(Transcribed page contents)
↓↓↓

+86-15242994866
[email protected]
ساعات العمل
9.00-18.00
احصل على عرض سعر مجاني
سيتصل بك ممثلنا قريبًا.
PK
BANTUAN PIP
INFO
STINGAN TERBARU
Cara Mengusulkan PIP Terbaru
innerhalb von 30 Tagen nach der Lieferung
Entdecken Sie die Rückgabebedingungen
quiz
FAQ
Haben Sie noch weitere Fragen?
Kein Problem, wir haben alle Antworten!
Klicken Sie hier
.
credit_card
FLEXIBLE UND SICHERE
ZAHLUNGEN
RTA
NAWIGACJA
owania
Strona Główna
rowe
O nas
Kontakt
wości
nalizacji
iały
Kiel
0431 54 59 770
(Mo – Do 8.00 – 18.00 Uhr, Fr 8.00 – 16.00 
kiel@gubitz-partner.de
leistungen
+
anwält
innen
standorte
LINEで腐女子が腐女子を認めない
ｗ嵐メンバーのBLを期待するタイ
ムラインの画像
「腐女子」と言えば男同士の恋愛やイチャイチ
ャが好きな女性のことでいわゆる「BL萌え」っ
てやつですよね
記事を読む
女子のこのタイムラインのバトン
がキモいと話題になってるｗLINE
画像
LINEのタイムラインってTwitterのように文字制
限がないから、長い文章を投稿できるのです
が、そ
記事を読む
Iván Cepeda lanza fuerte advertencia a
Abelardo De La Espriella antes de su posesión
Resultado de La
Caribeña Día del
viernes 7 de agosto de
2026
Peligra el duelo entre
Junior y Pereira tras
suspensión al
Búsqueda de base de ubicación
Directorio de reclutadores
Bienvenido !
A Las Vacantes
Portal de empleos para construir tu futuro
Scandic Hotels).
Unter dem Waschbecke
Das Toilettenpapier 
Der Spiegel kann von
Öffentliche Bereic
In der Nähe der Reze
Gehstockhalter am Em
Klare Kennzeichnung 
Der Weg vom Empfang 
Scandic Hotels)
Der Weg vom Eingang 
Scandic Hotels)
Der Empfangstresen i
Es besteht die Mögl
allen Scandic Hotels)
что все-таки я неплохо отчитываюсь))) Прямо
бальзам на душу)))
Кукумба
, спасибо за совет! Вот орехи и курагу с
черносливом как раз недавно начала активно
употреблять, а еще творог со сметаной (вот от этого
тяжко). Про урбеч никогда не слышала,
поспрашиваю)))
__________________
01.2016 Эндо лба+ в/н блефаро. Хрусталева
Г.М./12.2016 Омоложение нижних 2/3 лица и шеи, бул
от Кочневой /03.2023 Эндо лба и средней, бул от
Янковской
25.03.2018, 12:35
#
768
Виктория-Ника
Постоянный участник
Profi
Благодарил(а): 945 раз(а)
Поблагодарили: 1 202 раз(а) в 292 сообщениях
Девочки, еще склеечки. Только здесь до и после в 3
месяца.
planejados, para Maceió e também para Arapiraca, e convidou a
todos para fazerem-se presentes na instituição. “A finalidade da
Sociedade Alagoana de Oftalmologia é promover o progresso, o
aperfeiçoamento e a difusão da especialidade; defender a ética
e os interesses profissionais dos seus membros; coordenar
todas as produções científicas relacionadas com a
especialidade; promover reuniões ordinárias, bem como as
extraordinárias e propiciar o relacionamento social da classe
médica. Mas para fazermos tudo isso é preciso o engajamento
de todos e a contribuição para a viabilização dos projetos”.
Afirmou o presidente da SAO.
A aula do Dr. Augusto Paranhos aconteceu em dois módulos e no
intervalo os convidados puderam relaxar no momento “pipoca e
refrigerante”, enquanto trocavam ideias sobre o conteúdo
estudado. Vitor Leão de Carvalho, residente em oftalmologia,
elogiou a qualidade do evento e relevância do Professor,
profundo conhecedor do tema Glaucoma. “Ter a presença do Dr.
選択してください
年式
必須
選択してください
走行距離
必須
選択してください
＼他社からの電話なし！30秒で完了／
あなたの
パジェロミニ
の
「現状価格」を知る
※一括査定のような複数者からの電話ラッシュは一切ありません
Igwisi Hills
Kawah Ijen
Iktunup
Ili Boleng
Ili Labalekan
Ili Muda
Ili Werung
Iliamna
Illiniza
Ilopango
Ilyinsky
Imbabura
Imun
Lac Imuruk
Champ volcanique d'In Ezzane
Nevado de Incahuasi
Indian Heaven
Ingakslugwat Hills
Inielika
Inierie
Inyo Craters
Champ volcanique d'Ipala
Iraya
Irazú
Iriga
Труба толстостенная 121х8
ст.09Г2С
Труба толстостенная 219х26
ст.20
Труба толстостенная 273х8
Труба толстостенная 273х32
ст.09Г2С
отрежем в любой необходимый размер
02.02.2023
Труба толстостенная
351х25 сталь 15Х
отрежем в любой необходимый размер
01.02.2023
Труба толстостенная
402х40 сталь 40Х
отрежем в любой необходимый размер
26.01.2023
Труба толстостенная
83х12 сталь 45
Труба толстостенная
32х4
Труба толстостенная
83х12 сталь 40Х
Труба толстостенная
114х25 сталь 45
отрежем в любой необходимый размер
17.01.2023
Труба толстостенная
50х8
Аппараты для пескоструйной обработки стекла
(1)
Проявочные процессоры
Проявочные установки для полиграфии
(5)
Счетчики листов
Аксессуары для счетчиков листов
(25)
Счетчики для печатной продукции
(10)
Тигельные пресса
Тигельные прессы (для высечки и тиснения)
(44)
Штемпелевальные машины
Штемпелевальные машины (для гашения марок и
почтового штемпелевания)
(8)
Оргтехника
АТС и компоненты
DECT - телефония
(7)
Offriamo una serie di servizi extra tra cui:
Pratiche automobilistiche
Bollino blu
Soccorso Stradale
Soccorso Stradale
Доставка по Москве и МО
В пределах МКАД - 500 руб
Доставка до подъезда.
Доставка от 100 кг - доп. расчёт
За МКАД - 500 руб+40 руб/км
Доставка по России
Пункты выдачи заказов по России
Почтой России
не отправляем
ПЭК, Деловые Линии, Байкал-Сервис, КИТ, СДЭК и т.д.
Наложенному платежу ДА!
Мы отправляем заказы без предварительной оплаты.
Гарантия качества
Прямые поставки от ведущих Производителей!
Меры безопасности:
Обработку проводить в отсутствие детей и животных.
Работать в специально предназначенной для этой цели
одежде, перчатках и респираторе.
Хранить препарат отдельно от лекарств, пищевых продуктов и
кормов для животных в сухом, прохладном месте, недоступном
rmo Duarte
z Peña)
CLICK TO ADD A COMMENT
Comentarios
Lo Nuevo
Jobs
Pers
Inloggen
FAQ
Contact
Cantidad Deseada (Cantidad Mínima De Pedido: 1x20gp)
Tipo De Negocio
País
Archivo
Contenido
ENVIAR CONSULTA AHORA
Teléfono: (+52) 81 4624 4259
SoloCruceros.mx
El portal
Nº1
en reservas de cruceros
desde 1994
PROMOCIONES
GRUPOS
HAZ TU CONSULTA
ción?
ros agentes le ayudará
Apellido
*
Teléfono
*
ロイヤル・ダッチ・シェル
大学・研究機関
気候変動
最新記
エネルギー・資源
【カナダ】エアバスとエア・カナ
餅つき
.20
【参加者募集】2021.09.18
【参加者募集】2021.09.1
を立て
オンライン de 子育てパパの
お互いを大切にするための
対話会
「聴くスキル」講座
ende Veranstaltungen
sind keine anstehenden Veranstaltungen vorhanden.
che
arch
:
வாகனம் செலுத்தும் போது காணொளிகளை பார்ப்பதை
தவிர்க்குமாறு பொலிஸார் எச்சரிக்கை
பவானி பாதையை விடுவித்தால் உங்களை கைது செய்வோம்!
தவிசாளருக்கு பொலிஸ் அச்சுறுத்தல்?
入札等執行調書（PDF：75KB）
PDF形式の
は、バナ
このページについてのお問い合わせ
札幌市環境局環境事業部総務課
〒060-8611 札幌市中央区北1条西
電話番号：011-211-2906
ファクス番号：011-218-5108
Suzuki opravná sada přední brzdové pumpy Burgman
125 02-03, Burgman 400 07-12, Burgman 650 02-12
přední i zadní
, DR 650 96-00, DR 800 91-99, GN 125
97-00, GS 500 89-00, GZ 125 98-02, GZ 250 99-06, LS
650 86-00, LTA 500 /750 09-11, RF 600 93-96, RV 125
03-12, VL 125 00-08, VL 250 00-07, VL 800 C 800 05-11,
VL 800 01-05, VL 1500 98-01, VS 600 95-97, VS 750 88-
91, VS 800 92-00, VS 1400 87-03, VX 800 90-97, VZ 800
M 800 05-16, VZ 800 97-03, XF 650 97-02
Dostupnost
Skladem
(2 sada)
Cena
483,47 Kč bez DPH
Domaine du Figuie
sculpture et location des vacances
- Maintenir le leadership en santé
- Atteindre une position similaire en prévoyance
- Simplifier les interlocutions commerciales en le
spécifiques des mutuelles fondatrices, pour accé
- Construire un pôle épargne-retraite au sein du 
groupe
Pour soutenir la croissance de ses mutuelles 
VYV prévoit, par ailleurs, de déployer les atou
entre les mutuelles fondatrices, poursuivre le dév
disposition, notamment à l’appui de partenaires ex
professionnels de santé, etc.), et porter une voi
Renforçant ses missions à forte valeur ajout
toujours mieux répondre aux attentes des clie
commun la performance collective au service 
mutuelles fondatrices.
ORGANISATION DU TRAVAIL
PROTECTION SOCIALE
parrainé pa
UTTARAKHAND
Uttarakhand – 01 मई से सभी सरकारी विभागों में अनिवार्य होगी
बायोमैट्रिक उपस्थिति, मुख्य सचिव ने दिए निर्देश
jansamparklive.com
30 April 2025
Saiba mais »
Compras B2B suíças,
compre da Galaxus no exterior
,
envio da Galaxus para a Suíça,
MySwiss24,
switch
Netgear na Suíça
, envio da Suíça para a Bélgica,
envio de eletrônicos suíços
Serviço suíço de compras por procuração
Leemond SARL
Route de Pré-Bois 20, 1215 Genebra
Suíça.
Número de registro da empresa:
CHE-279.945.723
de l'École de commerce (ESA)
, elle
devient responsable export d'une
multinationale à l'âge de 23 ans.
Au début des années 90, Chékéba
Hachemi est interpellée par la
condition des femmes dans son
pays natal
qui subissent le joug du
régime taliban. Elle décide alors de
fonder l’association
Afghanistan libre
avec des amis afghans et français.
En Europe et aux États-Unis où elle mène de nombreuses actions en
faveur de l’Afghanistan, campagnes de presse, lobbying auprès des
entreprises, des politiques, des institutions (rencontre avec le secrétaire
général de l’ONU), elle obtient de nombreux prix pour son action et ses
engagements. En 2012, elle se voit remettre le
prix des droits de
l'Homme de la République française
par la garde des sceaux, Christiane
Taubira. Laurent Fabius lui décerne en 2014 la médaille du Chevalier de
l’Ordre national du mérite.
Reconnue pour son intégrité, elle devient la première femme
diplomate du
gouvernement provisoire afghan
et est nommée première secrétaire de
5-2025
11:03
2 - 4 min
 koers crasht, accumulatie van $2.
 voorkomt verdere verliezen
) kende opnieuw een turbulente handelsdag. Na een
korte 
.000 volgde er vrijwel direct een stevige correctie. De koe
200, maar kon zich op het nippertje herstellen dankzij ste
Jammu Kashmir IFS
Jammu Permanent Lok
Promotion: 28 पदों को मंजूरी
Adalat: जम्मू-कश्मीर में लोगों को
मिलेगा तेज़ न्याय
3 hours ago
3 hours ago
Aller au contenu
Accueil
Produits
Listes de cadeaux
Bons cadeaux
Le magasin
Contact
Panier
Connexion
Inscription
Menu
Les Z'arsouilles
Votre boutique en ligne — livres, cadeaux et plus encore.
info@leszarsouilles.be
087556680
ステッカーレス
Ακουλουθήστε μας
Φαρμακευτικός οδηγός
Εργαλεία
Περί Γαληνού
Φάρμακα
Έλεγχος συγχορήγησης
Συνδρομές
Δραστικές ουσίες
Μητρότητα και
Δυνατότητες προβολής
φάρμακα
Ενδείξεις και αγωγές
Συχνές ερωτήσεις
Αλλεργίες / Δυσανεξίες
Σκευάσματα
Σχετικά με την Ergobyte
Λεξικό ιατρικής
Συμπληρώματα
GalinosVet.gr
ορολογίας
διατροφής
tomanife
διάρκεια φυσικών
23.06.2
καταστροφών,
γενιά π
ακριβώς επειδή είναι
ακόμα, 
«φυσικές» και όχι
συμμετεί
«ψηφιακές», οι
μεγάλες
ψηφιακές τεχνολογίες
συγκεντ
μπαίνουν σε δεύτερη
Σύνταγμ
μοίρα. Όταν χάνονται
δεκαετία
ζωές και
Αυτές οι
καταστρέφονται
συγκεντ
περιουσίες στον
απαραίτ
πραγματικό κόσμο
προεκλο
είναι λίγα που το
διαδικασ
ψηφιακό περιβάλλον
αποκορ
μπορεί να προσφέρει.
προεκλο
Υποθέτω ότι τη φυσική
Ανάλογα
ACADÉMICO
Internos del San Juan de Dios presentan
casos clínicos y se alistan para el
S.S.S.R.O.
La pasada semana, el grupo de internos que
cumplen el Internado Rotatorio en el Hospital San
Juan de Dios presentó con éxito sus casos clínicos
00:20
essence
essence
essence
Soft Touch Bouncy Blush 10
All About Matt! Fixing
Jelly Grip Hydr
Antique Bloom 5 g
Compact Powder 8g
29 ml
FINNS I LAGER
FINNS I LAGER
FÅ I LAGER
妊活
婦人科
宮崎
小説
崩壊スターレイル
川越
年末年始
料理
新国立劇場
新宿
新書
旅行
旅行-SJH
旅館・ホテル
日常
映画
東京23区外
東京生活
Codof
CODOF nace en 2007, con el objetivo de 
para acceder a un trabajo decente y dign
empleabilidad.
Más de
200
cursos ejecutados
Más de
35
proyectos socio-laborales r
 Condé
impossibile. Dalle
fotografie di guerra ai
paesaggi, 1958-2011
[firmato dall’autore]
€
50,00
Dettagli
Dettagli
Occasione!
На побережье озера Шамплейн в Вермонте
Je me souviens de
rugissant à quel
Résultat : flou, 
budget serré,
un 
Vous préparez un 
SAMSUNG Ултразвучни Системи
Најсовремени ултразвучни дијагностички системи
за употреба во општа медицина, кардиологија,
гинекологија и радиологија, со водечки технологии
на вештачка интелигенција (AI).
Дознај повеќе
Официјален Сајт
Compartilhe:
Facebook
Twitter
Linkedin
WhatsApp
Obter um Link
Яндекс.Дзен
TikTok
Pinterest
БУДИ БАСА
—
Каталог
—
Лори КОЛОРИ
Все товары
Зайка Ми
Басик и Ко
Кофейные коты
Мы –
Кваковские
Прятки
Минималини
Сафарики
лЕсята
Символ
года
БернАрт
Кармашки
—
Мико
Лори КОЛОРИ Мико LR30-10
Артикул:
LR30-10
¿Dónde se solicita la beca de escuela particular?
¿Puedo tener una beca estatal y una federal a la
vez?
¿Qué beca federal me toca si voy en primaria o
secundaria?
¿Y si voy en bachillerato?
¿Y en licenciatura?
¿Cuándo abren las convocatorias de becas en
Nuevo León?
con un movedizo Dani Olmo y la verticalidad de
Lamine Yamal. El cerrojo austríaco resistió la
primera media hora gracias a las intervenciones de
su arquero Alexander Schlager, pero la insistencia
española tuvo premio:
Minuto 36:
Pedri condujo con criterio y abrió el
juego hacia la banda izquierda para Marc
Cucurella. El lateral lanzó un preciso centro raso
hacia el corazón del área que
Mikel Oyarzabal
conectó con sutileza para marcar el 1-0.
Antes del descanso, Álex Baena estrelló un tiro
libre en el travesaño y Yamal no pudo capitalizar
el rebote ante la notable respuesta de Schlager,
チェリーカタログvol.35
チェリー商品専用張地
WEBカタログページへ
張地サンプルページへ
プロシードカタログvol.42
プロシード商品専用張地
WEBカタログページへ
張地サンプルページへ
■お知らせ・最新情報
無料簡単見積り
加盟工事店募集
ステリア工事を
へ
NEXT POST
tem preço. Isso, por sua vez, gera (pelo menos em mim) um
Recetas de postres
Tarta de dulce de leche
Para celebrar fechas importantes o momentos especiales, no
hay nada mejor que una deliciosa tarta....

↑↑↑

■ **Prompt**:
What is the number of lines in the records that contain "είναι"? Give that number only.

■ **Result below**:
2